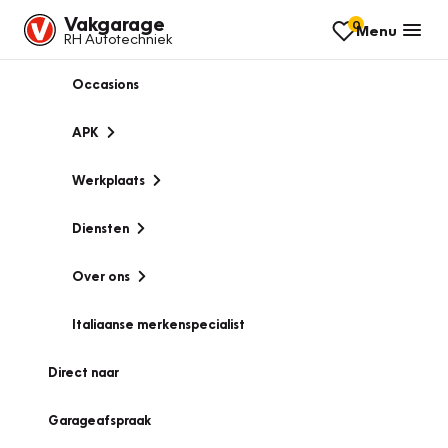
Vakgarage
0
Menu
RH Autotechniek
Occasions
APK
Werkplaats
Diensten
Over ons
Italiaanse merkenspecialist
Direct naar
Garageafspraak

——

Copy out each record word for word and omit any pictures.

Vakgarage
0
Menu
RH Autotechniek
Occasions
APK
Werkplaats
Diensten
Over ons
Italiaanse merkenspecialist
Direct naar
Garageafspraak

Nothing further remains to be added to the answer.